STATED GOAL A -
Answer the following from the Shaker High School profile below:
(i) In what year did the school's first class graduate?
(ii) What is the school's mascot?
(iii) Who is named as principal?

SELECTED EXTRACT -
Location
- 445 Watervliet-Shaker Road Latham, (Albany County), New York 12110 United States
- 42°44′09″N 73°44′51″W﻿ / ﻿42.7357°N 73.7476°W

Information
- School type: Public school (government funded), high school
- Motto: Terras Irradiemus (Let us light the Earth)
- Founded: 1958
- School district: North Colonie Central Schools
- NCES District ID: 3621000
- Superintendent: Kathleen Skeals
- CEEB code: 333388
- NCES School ID: 362100002985
- Principal: Marcus Puccioni
- Teaching staff: 162.75 (FTE)
- Grades: 9–12
- Gender: Coeducational
- Enrollment: 2,018 (2022-23)
- Student to teacher ratio: 12.40
- Colors: Royal blue and white
- Mascot: Bison
- Team name: Blue Bison
- Website: www.northcolonie.org/shaker-high-school/

= Shaker High School =

Shaker High School is a public high school in Latham, Albany County, New York, United States, and is the only high school operated by the North Colonie Central School District.

It is part of the North Colonie Central Schools school district and is partly fed by Shaker Middle School.

== History ==
Shaker High School was established in 1958, with its first class graduating in 1960. The school is named after the Shakers, a religious group that once inhabited the area.

== Academics ==
The school offers a wide range of courses to students, including Advanced Placement (AP) courses, honors courses, and career and technical education (CTE) programs. The AP courses cover a variety of subjects, such as English, mathematics, science, social studies, and world languages.

Saved entries:

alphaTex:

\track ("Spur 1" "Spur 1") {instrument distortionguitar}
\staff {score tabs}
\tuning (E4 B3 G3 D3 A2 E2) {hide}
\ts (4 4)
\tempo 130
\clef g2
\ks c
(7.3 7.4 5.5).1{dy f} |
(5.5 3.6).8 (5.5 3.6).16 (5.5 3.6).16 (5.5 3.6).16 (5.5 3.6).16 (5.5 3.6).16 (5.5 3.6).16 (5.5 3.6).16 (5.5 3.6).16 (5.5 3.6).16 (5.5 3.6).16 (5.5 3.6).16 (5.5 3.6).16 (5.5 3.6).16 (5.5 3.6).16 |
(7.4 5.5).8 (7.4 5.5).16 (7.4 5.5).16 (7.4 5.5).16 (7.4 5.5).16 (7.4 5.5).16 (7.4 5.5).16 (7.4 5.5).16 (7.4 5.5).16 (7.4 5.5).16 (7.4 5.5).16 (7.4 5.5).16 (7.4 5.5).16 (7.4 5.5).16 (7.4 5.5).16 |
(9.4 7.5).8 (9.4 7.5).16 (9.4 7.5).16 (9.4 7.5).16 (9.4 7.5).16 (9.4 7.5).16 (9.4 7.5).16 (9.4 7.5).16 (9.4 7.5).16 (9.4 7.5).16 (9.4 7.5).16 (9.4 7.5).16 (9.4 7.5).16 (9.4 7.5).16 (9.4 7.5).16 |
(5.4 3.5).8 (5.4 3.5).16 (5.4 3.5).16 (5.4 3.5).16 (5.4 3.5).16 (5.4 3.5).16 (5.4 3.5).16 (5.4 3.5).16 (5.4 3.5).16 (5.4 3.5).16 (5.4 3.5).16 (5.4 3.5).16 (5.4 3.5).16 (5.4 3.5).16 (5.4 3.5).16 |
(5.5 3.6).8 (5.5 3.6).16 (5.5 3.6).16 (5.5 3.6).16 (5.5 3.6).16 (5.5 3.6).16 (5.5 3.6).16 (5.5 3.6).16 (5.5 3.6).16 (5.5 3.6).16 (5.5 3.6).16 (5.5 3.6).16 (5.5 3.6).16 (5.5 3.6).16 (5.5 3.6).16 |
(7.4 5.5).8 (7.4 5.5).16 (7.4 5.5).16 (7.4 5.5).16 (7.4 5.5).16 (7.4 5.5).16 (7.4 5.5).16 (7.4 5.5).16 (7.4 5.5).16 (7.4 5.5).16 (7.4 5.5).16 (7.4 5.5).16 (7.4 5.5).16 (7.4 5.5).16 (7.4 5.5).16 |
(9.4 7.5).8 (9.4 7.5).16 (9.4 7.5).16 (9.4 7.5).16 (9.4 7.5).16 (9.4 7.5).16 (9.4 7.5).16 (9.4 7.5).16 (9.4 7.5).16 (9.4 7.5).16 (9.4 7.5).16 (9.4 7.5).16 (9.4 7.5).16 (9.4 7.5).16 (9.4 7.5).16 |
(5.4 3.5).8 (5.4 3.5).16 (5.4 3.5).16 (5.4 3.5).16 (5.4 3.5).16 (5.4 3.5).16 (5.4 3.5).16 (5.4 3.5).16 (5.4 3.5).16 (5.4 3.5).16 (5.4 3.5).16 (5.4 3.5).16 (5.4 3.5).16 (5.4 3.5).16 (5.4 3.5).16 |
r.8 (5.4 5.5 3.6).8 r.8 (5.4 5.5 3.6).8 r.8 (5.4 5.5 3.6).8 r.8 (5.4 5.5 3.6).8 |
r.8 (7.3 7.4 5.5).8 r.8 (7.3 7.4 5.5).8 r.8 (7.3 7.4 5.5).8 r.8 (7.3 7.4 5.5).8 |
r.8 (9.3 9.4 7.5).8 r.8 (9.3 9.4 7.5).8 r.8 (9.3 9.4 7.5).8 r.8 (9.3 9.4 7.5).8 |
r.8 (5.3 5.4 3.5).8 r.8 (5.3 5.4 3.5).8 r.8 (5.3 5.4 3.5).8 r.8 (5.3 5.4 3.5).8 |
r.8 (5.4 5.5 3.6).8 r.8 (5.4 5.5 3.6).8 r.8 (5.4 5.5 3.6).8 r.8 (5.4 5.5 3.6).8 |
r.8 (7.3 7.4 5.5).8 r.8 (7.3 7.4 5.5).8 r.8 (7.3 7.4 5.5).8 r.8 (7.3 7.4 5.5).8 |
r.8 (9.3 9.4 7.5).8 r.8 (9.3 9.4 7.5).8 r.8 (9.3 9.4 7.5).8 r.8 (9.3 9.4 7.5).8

STATED GOAL B - Filter the entries above, keeping every line that contains the string "track"; matching is case-sensitive.

OUTPUT A -
(i) 1960
(ii) Bison
(iii) Marcus Puccioni

OUTPUT B -
\track ("Spur 1" "Spur 1") {instrument distortionguitar}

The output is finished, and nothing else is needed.